Definition for CLER'GY

CLER'GY, n. [Fr. clergé; Norm. clerkus, clerex, clergy, or clerks, and clergie, literature; Arm. cloer, the plural of cloarecq, a clerk; Corn. cloireg; Ir. cleir, clergy, and cleirrioch, a clerk or clergyman; L. clerus, clericus, which would seem to be from the Gr. κληρος, lot or portion, inheritance, estate, and the body of those who perform sacred duties; whence, κληροω, to choose by lot, to make a clerk, clericum facere. In 1 Peter v. 3, the word in the plural seems to signify the church or body of believers; it is rendered God's heritage. In W. cler signifies teachers or learned men of the druidical order; clerig, belonging to the cler, clerical. It. Sp. clero, from the Latin.

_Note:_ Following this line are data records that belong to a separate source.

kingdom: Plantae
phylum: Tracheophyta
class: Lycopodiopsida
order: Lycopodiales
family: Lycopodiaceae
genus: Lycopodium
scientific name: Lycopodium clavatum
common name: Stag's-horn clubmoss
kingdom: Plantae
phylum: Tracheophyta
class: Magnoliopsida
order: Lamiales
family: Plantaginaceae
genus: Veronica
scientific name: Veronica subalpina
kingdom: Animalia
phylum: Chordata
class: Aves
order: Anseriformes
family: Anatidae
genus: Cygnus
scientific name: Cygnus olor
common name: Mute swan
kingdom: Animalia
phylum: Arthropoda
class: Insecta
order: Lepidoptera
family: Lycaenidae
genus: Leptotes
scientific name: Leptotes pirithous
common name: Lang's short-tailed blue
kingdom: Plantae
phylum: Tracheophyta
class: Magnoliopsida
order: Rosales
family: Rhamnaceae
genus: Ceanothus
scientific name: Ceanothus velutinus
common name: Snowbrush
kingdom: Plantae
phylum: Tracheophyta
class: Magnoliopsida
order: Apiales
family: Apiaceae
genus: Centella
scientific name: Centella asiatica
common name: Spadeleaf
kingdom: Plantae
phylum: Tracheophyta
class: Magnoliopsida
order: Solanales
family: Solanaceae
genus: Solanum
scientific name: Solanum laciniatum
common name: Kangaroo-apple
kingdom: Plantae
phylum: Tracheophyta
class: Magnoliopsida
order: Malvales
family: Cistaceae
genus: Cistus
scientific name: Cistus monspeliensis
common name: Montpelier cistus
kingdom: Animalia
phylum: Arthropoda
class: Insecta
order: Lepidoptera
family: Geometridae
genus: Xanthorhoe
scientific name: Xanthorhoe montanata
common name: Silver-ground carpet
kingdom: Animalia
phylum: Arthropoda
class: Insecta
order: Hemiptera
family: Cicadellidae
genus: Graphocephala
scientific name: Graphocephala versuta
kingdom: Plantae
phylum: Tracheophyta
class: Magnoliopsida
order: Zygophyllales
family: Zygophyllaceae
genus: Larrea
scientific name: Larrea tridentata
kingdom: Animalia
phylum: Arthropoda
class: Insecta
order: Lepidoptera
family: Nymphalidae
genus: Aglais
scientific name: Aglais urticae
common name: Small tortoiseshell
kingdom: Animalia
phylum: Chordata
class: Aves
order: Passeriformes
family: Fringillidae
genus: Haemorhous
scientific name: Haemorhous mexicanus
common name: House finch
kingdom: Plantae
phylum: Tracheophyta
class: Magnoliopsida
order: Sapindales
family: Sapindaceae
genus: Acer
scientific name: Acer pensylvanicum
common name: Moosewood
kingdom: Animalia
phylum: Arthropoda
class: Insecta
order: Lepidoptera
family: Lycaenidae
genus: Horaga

The application of this word to ministers or ecclesiastical teachers seems to have originated in their possessions, or separate allotments of land; or from the Old Testament denomination of the priests, for the tribe of Levi is there called the lot, heritage, or inheritance of the Lord.]

  1. The body of men set apart, and consecrated, by due ordination, to the service of God, in the Christian church; the body of ecclesiastics, in distinction from the laity. – Hooker. Encyc.
  2. The privilege or benefit of clergy. If convicted of a clergyable felony, he is entitled equally to his clergy after as before conviction. – Blackstone. Benefit of clergy, in English law, originally the exemption of the persons of clergymen from criminal process before a secular judge; or a privilege by which a clerk or person in orders claimed to be delivered to his ordinary to purge himself of felony. But this privilege has been abridged and modified by various statutes. See Blackstone, b. 4, ch. 28. In the United States, no benefit of clergy exists.